Soucy is pretty well known in the trail grooming industry for heavy duty tractor conversions.  There are two or three companies that make some similar units.  One of our members (PIXIE) has some tracks on her little quad runner unit, you may want to do a search under her user name.  She has posted photos and discussed her tracks.  I can't remember the brand she uses, I know it is not Matracks, and don't think it is Soucy.


----------



## bczoom

Interesting.

How did the RTV react to the added (1000#+)?  _BTW, that's a lot of weight_
What would you say is the top-end?  How's the torque, hill climbing...  Does the RTV have the power to push these tracks and still act respectable?

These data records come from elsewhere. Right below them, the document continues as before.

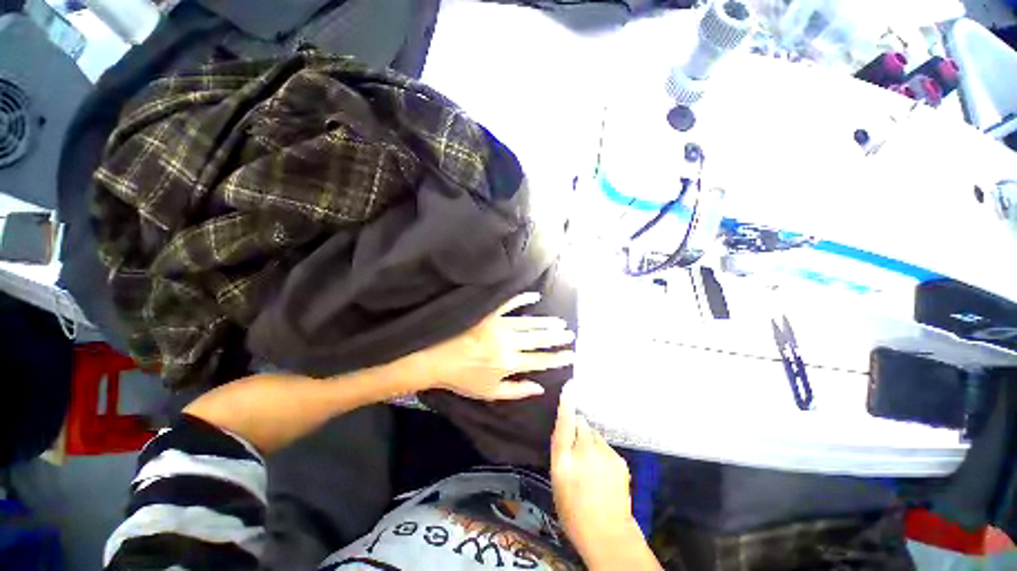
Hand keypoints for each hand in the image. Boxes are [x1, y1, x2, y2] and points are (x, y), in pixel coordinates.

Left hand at [407, 292, 574, 400]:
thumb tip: (540, 388)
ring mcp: (499, 326)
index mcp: (509, 363)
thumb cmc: (463, 378)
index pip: (540, 361)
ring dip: (546, 323)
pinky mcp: (489, 314)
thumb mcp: (490, 392)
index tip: (571, 355)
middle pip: (538, 339)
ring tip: (560, 322)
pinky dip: (522, 299)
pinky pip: (508, 304)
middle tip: (570, 334)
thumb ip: (517, 391)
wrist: (436, 359)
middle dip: (556, 338)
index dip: (557, 358)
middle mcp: (508, 343)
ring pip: (529, 323)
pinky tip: (535, 296)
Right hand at [551, 389, 639, 560]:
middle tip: (576, 449)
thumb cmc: (573, 509)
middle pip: (582, 425)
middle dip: (578, 430)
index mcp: (565, 458)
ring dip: (590, 442)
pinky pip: (605, 447)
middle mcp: (585, 451)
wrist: (607, 534)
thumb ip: (560, 449)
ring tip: (590, 464)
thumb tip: (566, 426)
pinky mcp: (619, 460)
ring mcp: (605, 454)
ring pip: (594, 435)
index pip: (565, 423)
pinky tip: (602, 471)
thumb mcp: (557, 479)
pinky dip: (602, 452)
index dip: (567, 404)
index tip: (570, 386)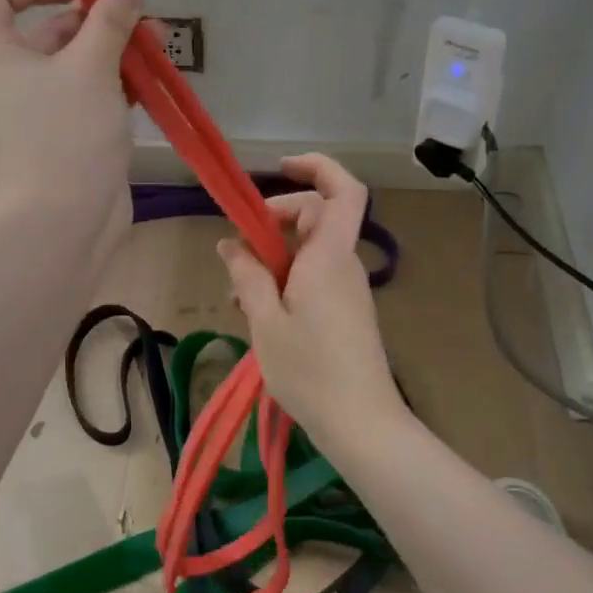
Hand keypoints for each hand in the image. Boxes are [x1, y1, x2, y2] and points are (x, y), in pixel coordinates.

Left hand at [0, 0, 143, 241]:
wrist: (63, 220)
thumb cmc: (67, 132)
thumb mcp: (92, 67)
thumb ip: (110, 21)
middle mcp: (3, 78)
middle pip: (46, 30)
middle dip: (95, 21)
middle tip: (140, 20)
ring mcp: (30, 111)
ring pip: (70, 66)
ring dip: (110, 53)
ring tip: (154, 47)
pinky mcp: (57, 136)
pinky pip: (80, 97)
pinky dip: (109, 86)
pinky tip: (145, 84)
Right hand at [216, 154, 408, 444]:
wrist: (361, 424)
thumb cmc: (310, 371)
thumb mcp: (265, 321)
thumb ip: (247, 276)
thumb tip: (231, 243)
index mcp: (329, 256)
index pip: (342, 190)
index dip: (316, 168)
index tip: (279, 168)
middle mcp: (344, 263)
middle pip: (315, 217)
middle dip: (274, 221)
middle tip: (240, 251)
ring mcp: (348, 288)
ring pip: (310, 250)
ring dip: (274, 258)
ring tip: (241, 296)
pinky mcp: (346, 310)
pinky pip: (314, 276)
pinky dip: (286, 281)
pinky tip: (261, 313)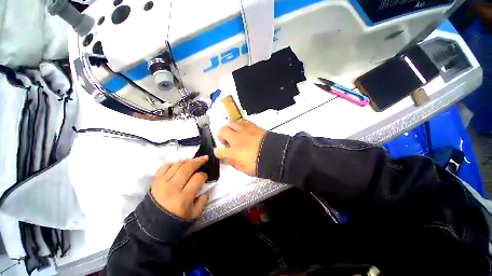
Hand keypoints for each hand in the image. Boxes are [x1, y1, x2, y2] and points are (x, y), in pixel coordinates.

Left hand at [150, 156, 208, 219]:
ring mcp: (162, 183)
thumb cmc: (175, 221)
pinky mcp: (155, 182)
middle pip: (188, 168)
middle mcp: (173, 188)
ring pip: (177, 165)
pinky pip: (165, 167)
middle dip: (198, 161)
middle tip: (205, 158)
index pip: (197, 178)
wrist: (151, 227)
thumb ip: (203, 201)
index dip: (204, 175)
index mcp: (183, 198)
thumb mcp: (194, 215)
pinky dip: (173, 163)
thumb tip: (206, 188)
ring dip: (187, 161)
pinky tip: (179, 164)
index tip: (205, 176)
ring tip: (193, 161)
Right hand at [214, 119, 265, 175]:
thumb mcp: (243, 168)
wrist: (275, 155)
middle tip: (225, 139)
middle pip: (222, 131)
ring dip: (229, 127)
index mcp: (233, 152)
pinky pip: (242, 120)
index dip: (218, 151)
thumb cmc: (259, 164)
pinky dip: (239, 123)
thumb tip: (227, 157)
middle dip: (220, 135)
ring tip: (233, 132)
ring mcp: (244, 131)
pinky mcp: (253, 126)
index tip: (219, 152)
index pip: (219, 150)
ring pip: (231, 123)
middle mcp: (236, 139)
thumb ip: (233, 162)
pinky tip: (242, 128)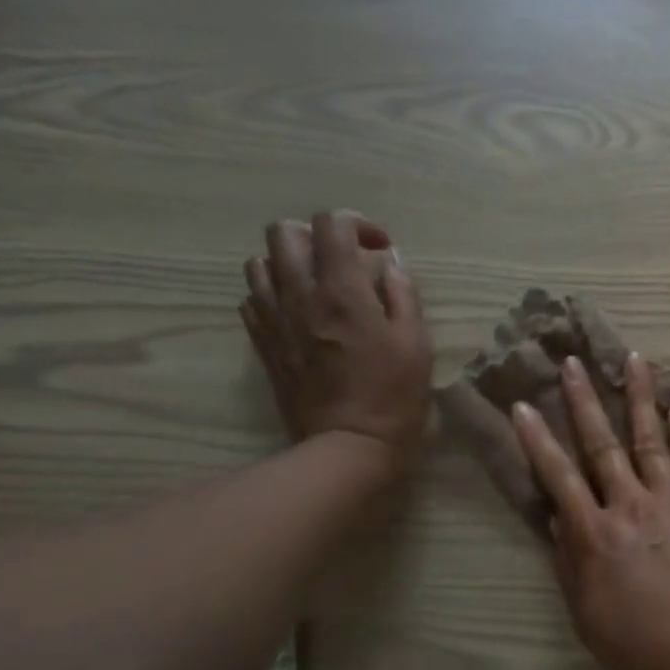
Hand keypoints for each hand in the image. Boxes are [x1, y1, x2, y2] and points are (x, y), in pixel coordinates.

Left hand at [240, 213, 432, 464]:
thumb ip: (403, 294)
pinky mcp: (263, 344)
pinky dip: (273, 294)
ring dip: (288, 263)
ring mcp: (274, 319)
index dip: (357, 224)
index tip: (378, 248)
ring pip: (260, 262)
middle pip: (284, 232)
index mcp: (343, 290)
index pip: (332, 223)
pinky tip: (298, 312)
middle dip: (316, 236)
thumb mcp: (417, 342)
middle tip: (342, 261)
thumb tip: (390, 264)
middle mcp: (300, 294)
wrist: (347, 446)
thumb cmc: (393, 396)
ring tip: (316, 284)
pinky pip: (252, 298)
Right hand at [511, 351, 669, 669]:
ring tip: (632, 358)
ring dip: (640, 395)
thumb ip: (569, 561)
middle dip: (584, 400)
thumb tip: (556, 517)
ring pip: (651, 437)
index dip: (537, 440)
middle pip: (602, 444)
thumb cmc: (640, 646)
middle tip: (572, 361)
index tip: (522, 405)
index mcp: (596, 535)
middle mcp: (632, 505)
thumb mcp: (586, 613)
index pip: (558, 477)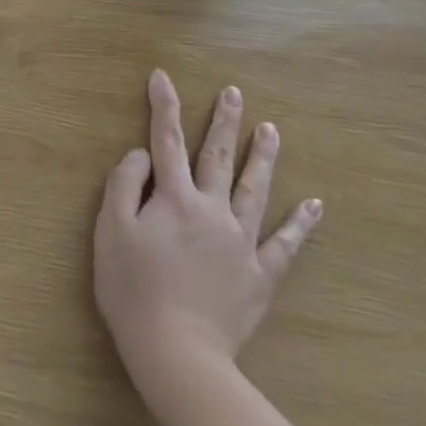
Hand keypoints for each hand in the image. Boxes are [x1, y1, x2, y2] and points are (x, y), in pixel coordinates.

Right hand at [95, 70, 320, 388]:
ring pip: (256, 190)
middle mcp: (212, 210)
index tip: (162, 76)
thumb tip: (141, 156)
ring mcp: (242, 241)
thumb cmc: (132, 288)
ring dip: (263, 157)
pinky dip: (301, 223)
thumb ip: (124, 186)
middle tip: (234, 93)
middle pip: (218, 157)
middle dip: (224, 121)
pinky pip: (286, 243)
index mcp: (174, 198)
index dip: (163, 106)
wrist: (176, 349)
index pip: (165, 141)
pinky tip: (315, 205)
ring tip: (271, 129)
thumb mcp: (110, 231)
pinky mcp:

Have you had an opportunity to try the Mattracks?  Can you tell us about what you found in your comparison?


----------



## Deerlope

I have not tried Mattracks. I do know that they are alu frame and half the weight. The hill climbing ability was great because with the track you go from a 25" dia tire to a drive sprocket that is 12" so there is an increase in torque. Top speed is reduced by 30%. The added weight was no problem.


----------



## Deerlope

From the info that I found in the "PIXI" search it looked like she had Camoplast tracks on a Honda, and they are also made by Soucy.


----------



## bczoom

Thanks for the info Fred.

I re-read your posts in this thread.  What I didn't see was that you bought a set.  Did you get them or still thinking about a snow trac or want to look at Mattracks or ???


----------



## Deerlope

I have not bought yet. Still waiting on my dealer to get me a price. If he don't get his butt in gear I will go elsewhere. The snowcats are nice but we don't have 10 or 20 feet of snow. For what I would be doing with a cat I would be spending a lot of time replacing broken grouser. The all rubber track will be good for me. But this is not to say that if a good cat came along that I would not buy one. There is always an empty stall in the barn.


----------